• EXERCISE INSTRUCTIONS
Rewrite only the lines of the records that run from the line containing "Familie Van den Heuvel in" through the line containing "- Maatschap Feijen", with both of those lines included. Swap "Putten" for "Ermelo" everywhere it appears in them, and leave everything else unchanged.

* * * * *

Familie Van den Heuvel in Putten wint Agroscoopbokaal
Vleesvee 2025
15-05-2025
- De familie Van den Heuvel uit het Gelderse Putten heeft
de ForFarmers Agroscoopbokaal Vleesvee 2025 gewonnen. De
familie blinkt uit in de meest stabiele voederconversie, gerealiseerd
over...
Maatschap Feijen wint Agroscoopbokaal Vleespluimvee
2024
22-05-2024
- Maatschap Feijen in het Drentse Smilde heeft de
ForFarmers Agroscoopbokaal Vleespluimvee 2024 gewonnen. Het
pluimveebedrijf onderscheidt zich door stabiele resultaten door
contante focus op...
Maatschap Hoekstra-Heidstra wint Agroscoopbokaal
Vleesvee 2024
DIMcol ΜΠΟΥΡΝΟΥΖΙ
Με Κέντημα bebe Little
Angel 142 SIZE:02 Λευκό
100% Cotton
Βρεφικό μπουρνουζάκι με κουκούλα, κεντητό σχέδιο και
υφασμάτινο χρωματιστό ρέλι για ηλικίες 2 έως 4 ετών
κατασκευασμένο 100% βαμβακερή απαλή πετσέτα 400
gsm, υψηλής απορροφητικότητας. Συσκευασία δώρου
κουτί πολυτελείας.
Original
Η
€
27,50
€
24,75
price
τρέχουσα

* * * * *

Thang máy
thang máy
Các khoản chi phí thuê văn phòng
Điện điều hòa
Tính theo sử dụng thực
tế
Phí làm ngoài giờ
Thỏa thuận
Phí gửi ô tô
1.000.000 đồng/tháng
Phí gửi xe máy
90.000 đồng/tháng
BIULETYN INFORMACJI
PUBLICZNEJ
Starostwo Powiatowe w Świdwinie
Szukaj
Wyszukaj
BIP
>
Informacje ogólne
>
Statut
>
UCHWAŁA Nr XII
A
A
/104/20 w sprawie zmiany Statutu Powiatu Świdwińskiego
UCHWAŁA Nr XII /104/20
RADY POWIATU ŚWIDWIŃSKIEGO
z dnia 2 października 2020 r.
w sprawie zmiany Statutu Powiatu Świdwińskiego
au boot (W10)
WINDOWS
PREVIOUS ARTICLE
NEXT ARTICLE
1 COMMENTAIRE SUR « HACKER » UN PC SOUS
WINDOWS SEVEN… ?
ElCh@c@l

* * * * *

• RESULT OF THIS TASK
Familie Van den Heuvel in Ermelo wint Agroscoopbokaal
Vleesvee 2025
15-05-2025
- De familie Van den Heuvel uit het Gelderse Ermelo heeft
de ForFarmers Agroscoopbokaal Vleesvee 2025 gewonnen. De
familie blinkt uit in de meest stabiele voederconversie, gerealiseerd
over...
Maatschap Feijen wint Agroscoopbokaal Vleespluimvee
2024
22-05-2024
- Maatschap Feijen in het Drentse Smilde heeft de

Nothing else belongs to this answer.